To promote the accuracy of ride-matching, schemes [15, 20] were designed using the road network embedding technology (RNE) to match. Luo et al. [15] proposed pRide which allows ORH to efficiently match riders and drivers based on RNE and garbled circuits. Yu et al. [20] proposed RMatch, which computes the shortest distance using RNE and PHE. Meanwhile, Yu et al. [20] also proposed EPRide, in which the Hamming distance replaces road distance to implement ride-matching using somewhat homomorphic encryption and load network hypercube embedding technology. But the three schemes assume that there is a trusted party, which cannot fully guarantee the privacy of user in practice.

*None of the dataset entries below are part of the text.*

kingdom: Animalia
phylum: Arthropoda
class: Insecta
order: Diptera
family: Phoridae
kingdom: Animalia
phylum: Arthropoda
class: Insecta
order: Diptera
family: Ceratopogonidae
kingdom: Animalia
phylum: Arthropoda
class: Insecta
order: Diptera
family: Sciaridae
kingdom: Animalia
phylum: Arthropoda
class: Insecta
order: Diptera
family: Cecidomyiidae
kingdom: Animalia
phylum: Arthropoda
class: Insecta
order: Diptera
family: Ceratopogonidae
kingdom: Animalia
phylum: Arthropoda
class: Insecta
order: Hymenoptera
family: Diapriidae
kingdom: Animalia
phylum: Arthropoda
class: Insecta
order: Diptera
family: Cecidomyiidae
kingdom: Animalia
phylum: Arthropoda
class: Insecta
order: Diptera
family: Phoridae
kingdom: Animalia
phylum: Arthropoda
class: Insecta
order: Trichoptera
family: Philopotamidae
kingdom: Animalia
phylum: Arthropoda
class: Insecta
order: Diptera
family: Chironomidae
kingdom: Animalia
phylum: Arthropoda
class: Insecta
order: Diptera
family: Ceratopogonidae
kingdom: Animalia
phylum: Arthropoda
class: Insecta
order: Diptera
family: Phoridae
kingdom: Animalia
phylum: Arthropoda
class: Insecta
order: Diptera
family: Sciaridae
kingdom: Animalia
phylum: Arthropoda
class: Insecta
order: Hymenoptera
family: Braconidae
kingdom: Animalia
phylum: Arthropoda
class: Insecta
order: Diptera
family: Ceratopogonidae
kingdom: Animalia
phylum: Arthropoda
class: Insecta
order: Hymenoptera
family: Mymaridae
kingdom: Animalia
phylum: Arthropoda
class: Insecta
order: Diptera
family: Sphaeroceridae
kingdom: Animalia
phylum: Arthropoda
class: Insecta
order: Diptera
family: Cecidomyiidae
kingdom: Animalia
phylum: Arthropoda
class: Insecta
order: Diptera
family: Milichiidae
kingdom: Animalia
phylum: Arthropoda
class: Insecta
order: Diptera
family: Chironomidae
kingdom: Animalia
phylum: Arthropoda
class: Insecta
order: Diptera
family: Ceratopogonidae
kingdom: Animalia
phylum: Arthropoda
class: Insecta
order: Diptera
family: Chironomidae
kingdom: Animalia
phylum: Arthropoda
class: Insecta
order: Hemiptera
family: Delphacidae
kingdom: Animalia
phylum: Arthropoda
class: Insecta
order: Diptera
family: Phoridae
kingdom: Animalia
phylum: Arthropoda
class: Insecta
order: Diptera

There are new works on privacy-preserving ride-hailing. Shivers et al. [21] proposed a framework for developing a decentralized ride-hailing architecture for autonomous vehicles implemented on the Hyperledger Fabric blockchain platform. Huang et al. [22] proposed a privacy-preserving ride-matching scheme with prediction, which utilizes a deep learning model to predict the emergence of ride requests in various regions and find the best driver in a global perspective instead of the nearest driver in the local region, leveraging prediction results.

8. Conclusions

In this thesis, a privacy-preserving cross-zone ride-matching scheme is proposed in ride-hailing services. The city is divided into some zones, and ride-matching is implemented in cross adjacent zones using somewhat homomorphic encryption and ciphertext packing. By using CRide, RS can find the nearest driver for riders in the whole zone. During matching, the privacy of drivers and riders is protected. Theoretical analysis and experimental results over real-world datasets prove that CRide achieves acceptable efficiency and comparable matching accuracy with the ground in plaintext. In the next research, the reputation of drivers and the interest of riders are worthy of considering for ORH service.

Data Availability

The data that support the findings of this study are from previously reported studies and datasets, which have been cited. The processed data are available from the corresponding author upon request.

Conflicts of Interest

The authors declare that they have no conflicts of interest.

Acknowledgments

This study was supported by the Key Technologies R&D Program of He’nan Province under grant nos. 192102210295 and 212102210084.